Please Come Down
Opening Prayer
“Restore, O Lord, The honor of Your name, In works of sovereign power, Come shake the earth…” (Graham Kendrick).
Read Isaiah 64:1–12
For additional translations of the passage, use this link to Bible Gateway.
Oh, that you would rend the heavens and come down,
that the mountains would tremble before you!
2 As when fire sets twigs ablaze
and causes water to boil,
come down to make your name known to your enemies
and cause the nations to quake before you!
3 For when you did awesome things that we did not expect,
you came down, and the mountains trembled before you.
4 Since ancient times no one has heard,
no ear has perceived,
no eye has seen any God besides you,
who acts on behalf of those who wait for him.
5 You come to the help of those who gladly do right,
who remember your ways.
But when we continued to sin against them,
you were angry.
How then can we be saved?
6 All of us have become like one who is unclean,
and all our righteous acts are like filthy rags;
we all shrivel up like a leaf,
and like the wind our sins sweep us away.
7 No one calls on your name
or strives to lay hold of you;
for you have hidden your face from us
and have given us over to our sins.
8 Yet you, Lord, are our Father.
We are the clay, you are the potter;
we are all the work of your hand.
9 Do not be angry beyond measure, Lord;
do not remember our sins forever.
Oh, look on us, we pray,
for we are all your people.
10 Your sacred cities have become a wasteland;
even Zion is a wasteland, Jerusalem a desolation.
11 Our holy and glorious temple, where our ancestors praised you,
has been burned with fire,
and all that we treasured lies in ruins.
12 After all this, Lord, will you hold yourself back?
Will you keep silent and punish us beyond measure?

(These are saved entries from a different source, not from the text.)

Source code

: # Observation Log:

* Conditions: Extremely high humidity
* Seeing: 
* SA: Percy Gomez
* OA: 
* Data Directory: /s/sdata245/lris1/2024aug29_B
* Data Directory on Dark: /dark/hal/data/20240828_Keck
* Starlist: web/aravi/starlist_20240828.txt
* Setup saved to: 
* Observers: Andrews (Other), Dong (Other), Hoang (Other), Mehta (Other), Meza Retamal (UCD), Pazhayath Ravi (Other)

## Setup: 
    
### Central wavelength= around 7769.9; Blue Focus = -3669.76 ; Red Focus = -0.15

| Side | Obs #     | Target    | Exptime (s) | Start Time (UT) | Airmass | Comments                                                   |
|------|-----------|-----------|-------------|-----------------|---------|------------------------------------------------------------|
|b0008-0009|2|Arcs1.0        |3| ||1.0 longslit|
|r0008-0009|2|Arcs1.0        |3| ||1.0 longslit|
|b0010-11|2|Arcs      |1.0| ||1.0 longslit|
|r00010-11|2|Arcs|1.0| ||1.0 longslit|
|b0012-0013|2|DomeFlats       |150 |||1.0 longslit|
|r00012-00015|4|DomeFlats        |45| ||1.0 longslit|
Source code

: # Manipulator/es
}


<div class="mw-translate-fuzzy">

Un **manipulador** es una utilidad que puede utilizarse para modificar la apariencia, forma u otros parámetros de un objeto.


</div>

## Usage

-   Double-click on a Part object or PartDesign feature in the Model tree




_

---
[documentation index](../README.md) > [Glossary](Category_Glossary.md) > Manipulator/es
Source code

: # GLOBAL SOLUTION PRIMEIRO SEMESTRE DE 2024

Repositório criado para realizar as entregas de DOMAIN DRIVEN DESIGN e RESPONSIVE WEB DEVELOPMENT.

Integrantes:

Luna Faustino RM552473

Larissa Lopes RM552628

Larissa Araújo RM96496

New International Version (NIV)
Holy Bible, New International Version®, NIV® Copyright ©1973, 1978, 1984, 2011 by Biblica, Inc.® Used by permission. All rights reserved worldwide.
Reflect
How is our culture similar and different to the days of Isaiah?Many Christians, particularly in Western countries, feel that they are in a desperate situation. Churches are emptying. Moral and ethical values, shaped by the Gospel over centuries, seem to
have been abandoned in a moment. For the first time, some are facing issues of persecution and loss of freedom.
We look back with envy on past revivals when whole nations and societies were changed. If only God would do that again, we say.
This is nothing new for God’s people. Isaiah’s prayer echoes our experience. God’s enemies don’t even know him (2). His face is hidden and no one seeks him (7). Jerusalem and their Temple, symbols of his presence and the focus of worship, are in ruins (10,11). Like James and John when the Samaritan village rejected Jesus, we can be tempted to call down “fire from heaven” (Luke 9:54). Why doesn’t God do something about them?
Isaiah, however, doesn’t focus on them. He says that it is we who continue to sin (5), we who are unclean (6). God has hidden his face from us (7). So, he calls on God our Father, the potter who created and shaped us (8), to rip the veil between heaven and earth and come down to earth (1). The question is, will God answer his prayer?
Apply
If God did come down as in verses 1–3, what do you think he would want to change in you?
Closing prayer
God, show me how I can be an agent of change in my community. How can I show Your light?